Exercise 2 H + HF and F + H2:
From the PES plots of figure and 18 and 19 the molecule bond has been assigned BC and the bond to be made is assigned AB. Figure 18 shows the reaction is exothermic, the reactants are at a higher energy state than that of the products. Figure 19 shows the reaction is endothermic as reactants are at a lower energy state than the products. Comparing these figures, we can see that the H-F bond is much stronger than the H-H bond as the reaction which involves breaking a H-F bond is very high energy. Figure 20 and 21 shows the respective transition states, the H-H is much weaker than H-F as F is nearly 200 pm away at the transition state while the H-H bond length is near 75 pm. The transition state co-ordinates have been found to be: F-H1 rts = 181.15 pm, H1-H2 rts = 74.2 pm with total energy -433.97 kJ.mol-1.

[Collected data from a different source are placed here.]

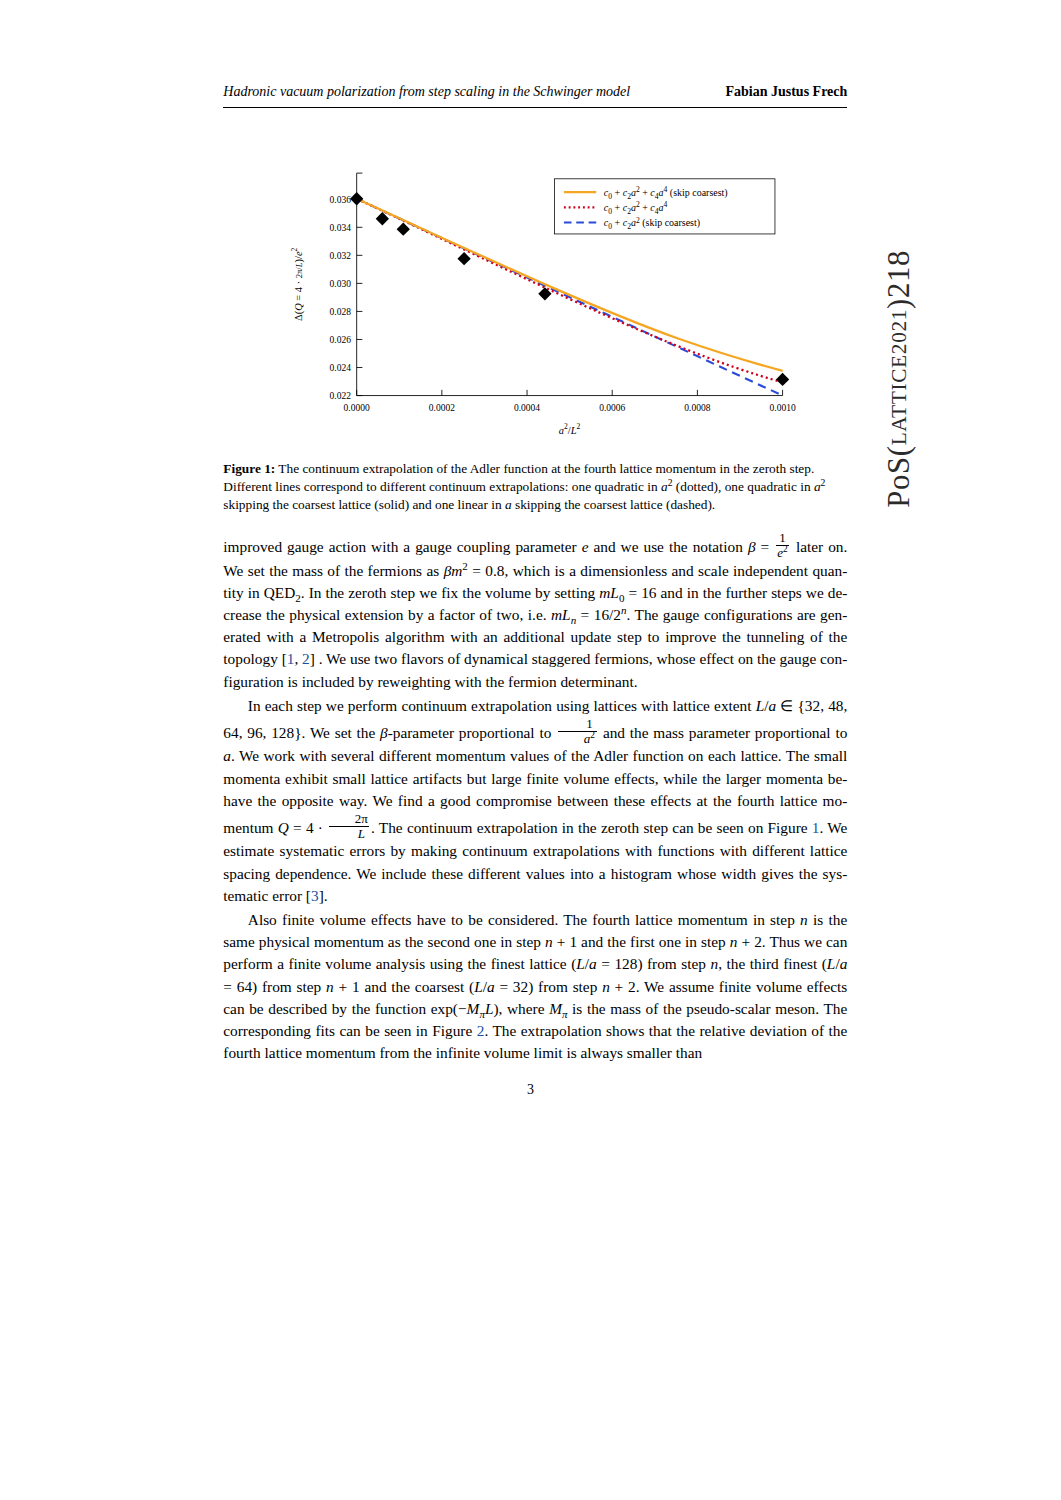Hadronic vacuum polarization from step scaling in the Schwinger model
Fabian Justus Frech
PoS(LATTICE2021)218
0.022 0.024 0.026 0.028 0.030 0.032 0.034 0.036 0.0000 0.0002 0.0004 0.0006 0.0008 0.0010 a2/L2 Δ(Q = 4 · 2π/L)/e2 c0 + c2a2 + c4a4 (skip coarsest) c0 + c2a2 + c4a4 c0 + c2a2 (skip coarsest)
Figure 1: The continuum extrapolation of the Adler function at the fourth lattice momentum in the zeroth step. Different lines correspond to different continuum extrapolations: one quadratic in a2 (dotted), one quadratic in a2 skipping the coarsest lattice (solid) and one linear in a skipping the coarsest lattice (dashed).
improved gauge action with a gauge coupling parameter e and we use the notation β = 1 e2 later on. We set the mass of the fermions as βm2 = 0.8, which is a dimensionless and scale independent quantity in QED2. In the zeroth step we fix the volume by setting mL0 = 16 and in the further steps we decrease the physical extension by a factor of two, i.e. mLn = 16/2n. The gauge configurations are generated with a Metropolis algorithm with an additional update step to improve the tunneling of the topology [1, 2] . We use two flavors of dynamical staggered fermions, whose effect on the gauge configuration is included by reweighting with the fermion determinant.
In each step we perform continuum extrapolation using lattices with lattice extent L/a ∈ {32, 48, 64, 96, 128}. We set the β-parameter proportional to 1 a2 and the mass parameter proportional to a. We work with several different momentum values of the Adler function on each lattice. The small momenta exhibit small lattice artifacts but large finite volume effects, while the larger momenta behave the opposite way. We find a good compromise between these effects at the fourth lattice momentum Q = 4 · 2π L. The continuum extrapolation in the zeroth step can be seen on Figure 1. We estimate systematic errors by making continuum extrapolations with functions with different lattice spacing dependence. We include these different values into a histogram whose width gives the systematic error [3].
Also finite volume effects have to be considered. The fourth lattice momentum in step n is the same physical momentum as the second one in step n + 1 and the first one in step n + 2. Thus we can perform a finite volume analysis using the finest lattice (L/a = 128) from step n, the third finest (L/a = 64) from step n + 1 and the coarsest (L/a = 32) from step n + 2. We assume finite volume effects can be described by the function exp(−MπL), where Mπ is the mass of the pseudo-scalar meson. The corresponding fits can be seen in Figure 2. The extrapolation shows that the relative deviation of the fourth lattice momentum from the infinite volume limit is always smaller than
3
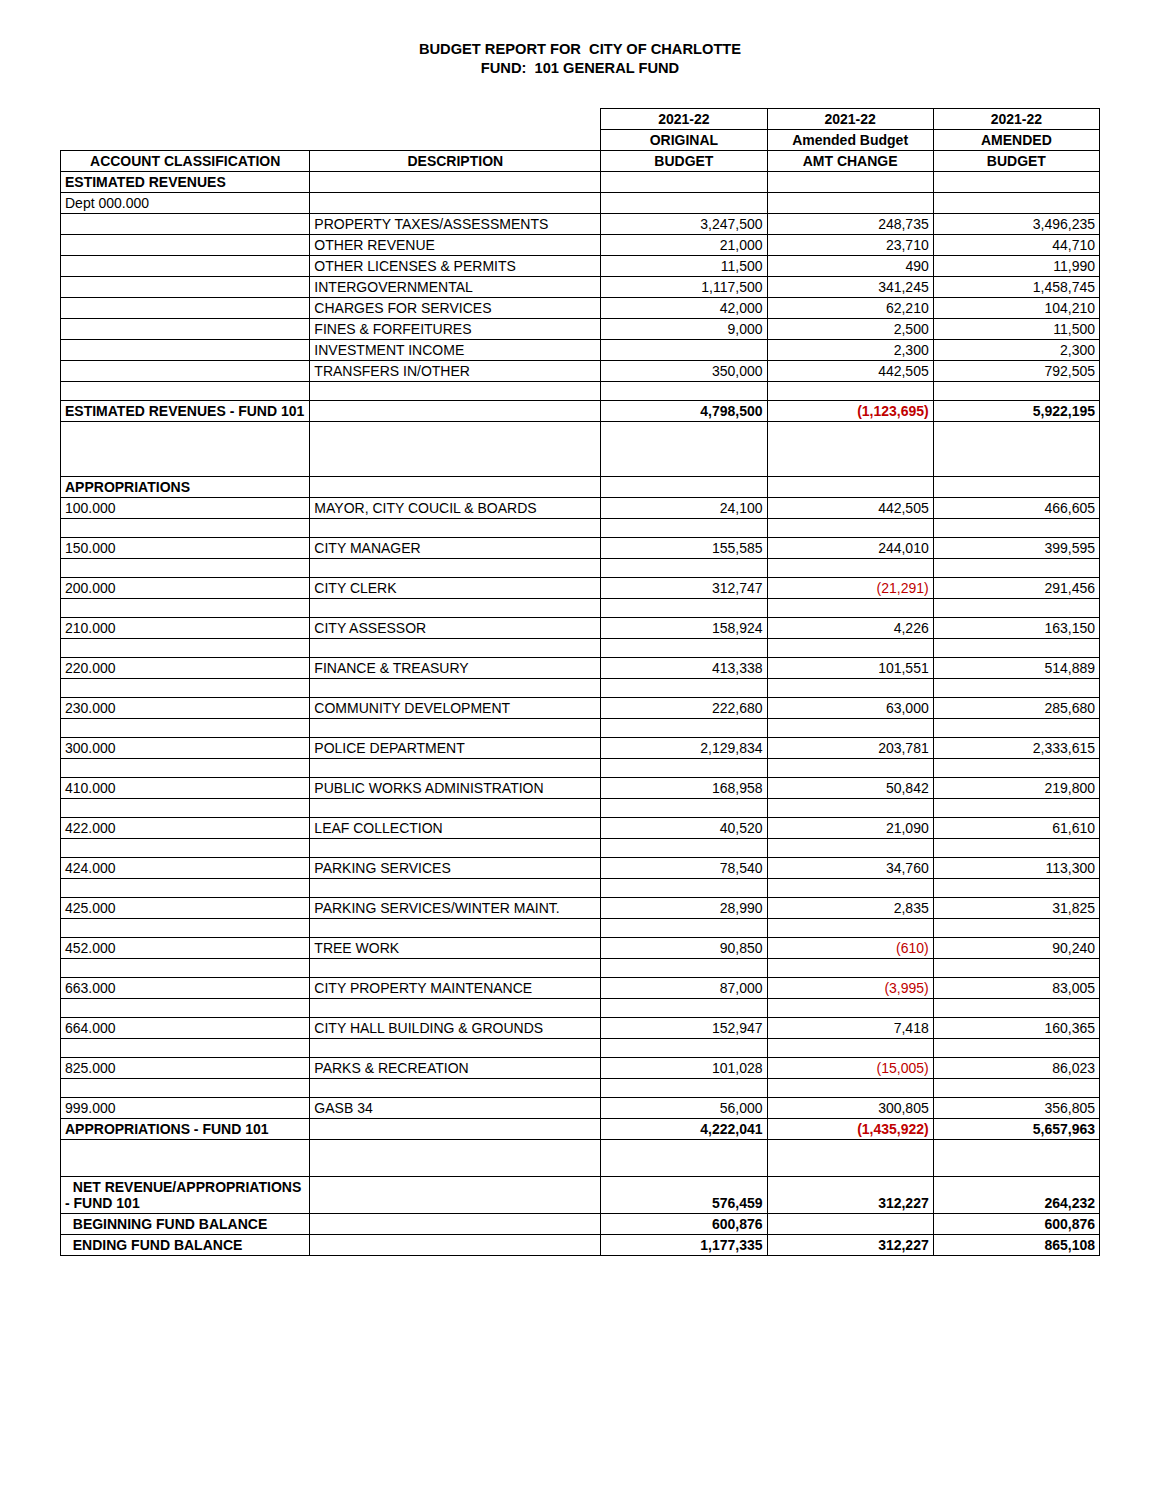BUDGET REPORT FOR CITY OF CHARLOTTE
FUND: 101 GENERAL FUND
| | | 2021-22 | 2021-22 | 2021-22 |
| --- | --- | --- | --- | --- |
| | | ORIGINAL | Amended Budget | AMENDED |
| ACCOUNT CLASSIFICATION | DESCRIPTION | BUDGET | AMT CHANGE | BUDGET |
| ESTIMATED REVENUES | | | | |
| Dept 000.000 | | | | |
| | PROPERTY TAXES/ASSESSMENTS | 3,247,500 | 248,735 | 3,496,235 |
| | OTHER REVENUE | 21,000 | 23,710 | 44,710 |
| | OTHER LICENSES & PERMITS | 11,500 | 490 | 11,990 |
| | INTERGOVERNMENTAL | 1,117,500 | 341,245 | 1,458,745 |
| | CHARGES FOR SERVICES | 42,000 | 62,210 | 104,210 |
| | FINES & FORFEITURES | 9,000 | 2,500 | 11,500 |
| | INVESTMENT INCOME | | 2,300 | 2,300 |
| | TRANSFERS IN/OTHER | 350,000 | 442,505 | 792,505 |
| ESTIMATED REVENUES - FUND 101 | | 4,798,500 | (1,123,695) | 5,922,195 |
| APPROPRIATIONS | | | | |
| 100.000 | MAYOR, CITY COUCIL & BOARDS | 24,100 | 442,505 | 466,605 |
| 150.000 | CITY MANAGER | 155,585 | 244,010 | 399,595 |
| 200.000 | CITY CLERK | 312,747 | (21,291) | 291,456 |
| 210.000 | CITY ASSESSOR | 158,924 | 4,226 | 163,150 |
| 220.000 | FINANCE & TREASURY | 413,338 | 101,551 | 514,889 |
| 230.000 | COMMUNITY DEVELOPMENT | 222,680 | 63,000 | 285,680 |
| 300.000 | POLICE DEPARTMENT | 2,129,834 | 203,781 | 2,333,615 |
| 410.000 | PUBLIC WORKS ADMINISTRATION | 168,958 | 50,842 | 219,800 |
| 422.000 | LEAF COLLECTION | 40,520 | 21,090 | 61,610 |
| 424.000 | PARKING SERVICES | 78,540 | 34,760 | 113,300 |
| 425.000 | PARKING SERVICES/WINTER MAINT. | 28,990 | 2,835 | 31,825 |
| 452.000 | TREE WORK | 90,850 | (610) | 90,240 |
| 663.000 | CITY PROPERTY MAINTENANCE | 87,000 | (3,995) | 83,005 |
| 664.000 | CITY HALL BUILDING & GROUNDS | 152,947 | 7,418 | 160,365 |
| 825.000 | PARKS & RECREATION | 101,028 | (15,005) | 86,023 |
| 999.000 | GASB 34 | 56,000 | 300,805 | 356,805 |
| APPROPRIATIONS - FUND 101 | | 4,222,041 | (1,435,922) | 5,657,963 |
| NET REVENUE/APPROPRIATIONS - FUND 101 | | 576,459 | 312,227 | 264,232 |
| BEGINNING FUND BALANCE | | 600,876 | | 600,876 |
| ENDING FUND BALANCE | | 1,177,335 | 312,227 | 865,108 |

The activation energy of a reaction can be found by the difference in energy between the transition state and the initial energy of the reactants. By doing a MEP calculation between the transition state and initial energy and plotting the energy over time is shown in Figure 22 and 23. Initial energies were found by getting last geometry after 5000 steps of 0.1 fs. Initial energy of reactants in F + H2 = -434.71 kJ.mol-1 with activation energy of F + H2 = 0.74 kJ.mol-1. Initial energy of reactants in H + HF = -560.31 kJ.mol-1 activation energy of H + HF = 125.6 kJ.mol-1.